Reproduce every line of the material below without alteration.

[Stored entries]
——————————

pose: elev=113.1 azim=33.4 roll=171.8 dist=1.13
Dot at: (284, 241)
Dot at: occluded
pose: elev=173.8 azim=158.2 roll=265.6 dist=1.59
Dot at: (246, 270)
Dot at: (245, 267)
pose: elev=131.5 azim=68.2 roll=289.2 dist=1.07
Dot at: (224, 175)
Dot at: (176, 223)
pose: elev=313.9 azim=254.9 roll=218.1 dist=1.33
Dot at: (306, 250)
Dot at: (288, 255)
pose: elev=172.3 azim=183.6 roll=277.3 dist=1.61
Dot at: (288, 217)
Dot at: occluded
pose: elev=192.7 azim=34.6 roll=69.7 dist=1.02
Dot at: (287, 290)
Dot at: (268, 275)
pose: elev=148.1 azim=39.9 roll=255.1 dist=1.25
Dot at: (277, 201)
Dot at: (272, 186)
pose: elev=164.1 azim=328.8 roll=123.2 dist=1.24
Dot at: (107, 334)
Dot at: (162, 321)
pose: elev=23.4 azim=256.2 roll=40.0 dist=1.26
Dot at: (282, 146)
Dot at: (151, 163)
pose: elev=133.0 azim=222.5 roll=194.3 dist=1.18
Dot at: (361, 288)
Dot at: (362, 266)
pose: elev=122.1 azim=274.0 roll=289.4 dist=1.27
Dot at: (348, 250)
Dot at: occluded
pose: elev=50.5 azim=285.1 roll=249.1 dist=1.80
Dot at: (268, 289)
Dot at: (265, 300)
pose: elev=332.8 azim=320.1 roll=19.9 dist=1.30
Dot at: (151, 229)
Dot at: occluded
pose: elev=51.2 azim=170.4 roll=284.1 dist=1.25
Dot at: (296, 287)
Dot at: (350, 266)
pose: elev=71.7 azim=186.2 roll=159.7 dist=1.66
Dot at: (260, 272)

——————————

▶ **Exercise answer**
pose: elev=113.1 azim=33.4 roll=171.8 dist=1.13
Dot at: (284, 241)
Dot at: occluded
pose: elev=173.8 azim=158.2 roll=265.6 dist=1.59
Dot at: (246, 270)
Dot at: (245, 267)
pose: elev=131.5 azim=68.2 roll=289.2 dist=1.07
Dot at: (224, 175)
Dot at: (176, 223)
pose: elev=313.9 azim=254.9 roll=218.1 dist=1.33
Dot at: (306, 250)
Dot at: (288, 255)
pose: elev=172.3 azim=183.6 roll=277.3 dist=1.61
Dot at: (288, 217)
Dot at: occluded
pose: elev=192.7 azim=34.6 roll=69.7 dist=1.02
Dot at: (287, 290)
Dot at: (268, 275)
pose: elev=148.1 azim=39.9 roll=255.1 dist=1.25
Dot at: (277, 201)
Dot at: (272, 186)
pose: elev=164.1 azim=328.8 roll=123.2 dist=1.24
Dot at: (107, 334)
Dot at: (162, 321)
pose: elev=23.4 azim=256.2 roll=40.0 dist=1.26
Dot at: (282, 146)
Dot at: (151, 163)
pose: elev=133.0 azim=222.5 roll=194.3 dist=1.18
Dot at: (361, 288)
Dot at: (362, 266)
pose: elev=122.1 azim=274.0 roll=289.4 dist=1.27
Dot at: (348, 250)
Dot at: occluded
pose: elev=50.5 azim=285.1 roll=249.1 dist=1.80
Dot at: (268, 289)
Dot at: (265, 300)
pose: elev=332.8 azim=320.1 roll=19.9 dist=1.30
Dot at: (151, 229)
Dot at: occluded
pose: elev=51.2 azim=170.4 roll=284.1 dist=1.25
Dot at: (296, 287)
Dot at: (350, 266)
pose: elev=71.7 azim=186.2 roll=159.7 dist=1.66
Dot at: (260, 272)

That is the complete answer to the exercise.